* **YOUR GOAL**
Print each line of the rows below verbatim, with no changes to any field name or value.

* **TASK INPUTS**

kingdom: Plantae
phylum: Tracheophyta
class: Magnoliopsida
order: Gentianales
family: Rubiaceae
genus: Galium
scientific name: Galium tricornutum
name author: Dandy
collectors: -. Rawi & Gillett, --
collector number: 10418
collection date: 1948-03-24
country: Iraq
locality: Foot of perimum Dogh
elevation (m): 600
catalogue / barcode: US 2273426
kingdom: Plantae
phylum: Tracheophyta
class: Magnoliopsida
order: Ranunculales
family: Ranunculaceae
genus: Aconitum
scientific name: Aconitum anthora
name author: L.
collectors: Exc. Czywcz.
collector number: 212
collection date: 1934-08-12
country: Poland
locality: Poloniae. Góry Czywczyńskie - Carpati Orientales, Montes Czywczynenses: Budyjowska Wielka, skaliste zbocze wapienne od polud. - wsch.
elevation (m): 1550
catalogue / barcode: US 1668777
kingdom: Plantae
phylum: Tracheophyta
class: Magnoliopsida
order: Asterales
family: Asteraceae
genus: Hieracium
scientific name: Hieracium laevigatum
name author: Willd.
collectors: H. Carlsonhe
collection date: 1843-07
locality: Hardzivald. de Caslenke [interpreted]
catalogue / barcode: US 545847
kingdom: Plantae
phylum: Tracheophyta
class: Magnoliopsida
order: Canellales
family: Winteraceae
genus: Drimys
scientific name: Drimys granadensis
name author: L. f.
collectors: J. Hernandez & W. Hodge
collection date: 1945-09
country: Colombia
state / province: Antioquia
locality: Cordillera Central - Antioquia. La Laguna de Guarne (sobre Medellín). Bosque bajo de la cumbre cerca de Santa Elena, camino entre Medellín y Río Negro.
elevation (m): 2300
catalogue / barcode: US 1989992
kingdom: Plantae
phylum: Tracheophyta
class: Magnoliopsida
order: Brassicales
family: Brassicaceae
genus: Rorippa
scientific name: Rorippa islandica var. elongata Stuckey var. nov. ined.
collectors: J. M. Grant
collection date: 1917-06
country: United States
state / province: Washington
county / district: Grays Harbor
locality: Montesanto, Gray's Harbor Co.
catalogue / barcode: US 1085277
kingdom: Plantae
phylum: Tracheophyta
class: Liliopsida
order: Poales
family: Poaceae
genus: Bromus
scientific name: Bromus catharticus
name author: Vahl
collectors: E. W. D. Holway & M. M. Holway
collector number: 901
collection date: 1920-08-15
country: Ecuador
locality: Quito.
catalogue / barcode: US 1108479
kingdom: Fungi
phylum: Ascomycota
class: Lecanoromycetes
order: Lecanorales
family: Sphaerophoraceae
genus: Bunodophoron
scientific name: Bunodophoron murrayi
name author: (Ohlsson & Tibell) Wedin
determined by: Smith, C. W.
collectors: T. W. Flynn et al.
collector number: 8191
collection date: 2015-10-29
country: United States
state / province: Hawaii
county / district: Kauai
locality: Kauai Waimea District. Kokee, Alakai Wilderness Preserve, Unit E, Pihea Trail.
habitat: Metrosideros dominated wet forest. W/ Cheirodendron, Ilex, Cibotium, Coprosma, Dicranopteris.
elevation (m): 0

* **TASK RESPONSE**
kingdom: Plantae
phylum: Tracheophyta
class: Magnoliopsida
order: Gentianales
family: Rubiaceae
genus: Galium
scientific name: Galium tricornutum
name author: Dandy
collectors: -. Rawi & Gillett, --
collector number: 10418
collection date: 1948-03-24
country: Iraq
locality: Foot of perimum Dogh
elevation (m): 600
catalogue / barcode: US 2273426
kingdom: Plantae
phylum: Tracheophyta
class: Magnoliopsida
order: Ranunculales
family: Ranunculaceae
genus: Aconitum
scientific name: Aconitum anthora
name author: L.
collectors: Exc. Czywcz.
collector number: 212
collection date: 1934-08-12
country: Poland
locality: Poloniae. Góry Czywczyńskie - Carpati Orientales, Montes Czywczynenses: Budyjowska Wielka, skaliste zbocze wapienne od polud. - wsch.
elevation (m): 1550
catalogue / barcode: US 1668777
kingdom: Plantae
phylum: Tracheophyta
class: Magnoliopsida
order: Asterales
family: Asteraceae
genus: Hieracium
scientific name: Hieracium laevigatum
name author: Willd.
collectors: H. Carlsonhe
collection date: 1843-07
locality: Hardzivald. de Caslenke [interpreted]
catalogue / barcode: US 545847
kingdom: Plantae
phylum: Tracheophyta
class: Magnoliopsida
order: Canellales
family: Winteraceae
genus: Drimys
scientific name: Drimys granadensis
name author: L. f.
collectors: J. Hernandez & W. Hodge
collection date: 1945-09
country: Colombia
state / province: Antioquia
locality: Cordillera Central - Antioquia. La Laguna de Guarne (sobre Medellín). Bosque bajo de la cumbre cerca de Santa Elena, camino entre Medellín y Río Negro.
elevation (m): 2300
catalogue / barcode: US 1989992
kingdom: Plantae
phylum: Tracheophyta
class: Magnoliopsida
order: Brassicales
family: Brassicaceae
genus: Rorippa
scientific name: Rorippa islandica var. elongata Stuckey var. nov. ined.
collectors: J. M. Grant
collection date: 1917-06
country: United States
state / province: Washington
county / district: Grays Harbor
locality: Montesanto, Gray's Harbor Co.
catalogue / barcode: US 1085277
kingdom: Plantae
phylum: Tracheophyta
class: Liliopsida
order: Poales
family: Poaceae
genus: Bromus
scientific name: Bromus catharticus
name author: Vahl
collectors: E. W. D. Holway & M. M. Holway
collector number: 901
collection date: 1920-08-15
country: Ecuador
locality: Quito.
catalogue / barcode: US 1108479
kingdom: Fungi
phylum: Ascomycota
class: Lecanoromycetes
order: Lecanorales
family: Sphaerophoraceae
genus: Bunodophoron
scientific name: Bunodophoron murrayi
name author: (Ohlsson & Tibell) Wedin
determined by: Smith, C. W.
collectors: T. W. Flynn et al.
collector number: 8191
collection date: 2015-10-29
country: United States
state / province: Hawaii
county / district: Kauai
locality: Kauai Waimea District. Kokee, Alakai Wilderness Preserve, Unit E, Pihea Trail.
habitat: Metrosideros dominated wet forest. W/ Cheirodendron, Ilex, Cibotium, Coprosma, Dicranopteris.
elevation (m): 0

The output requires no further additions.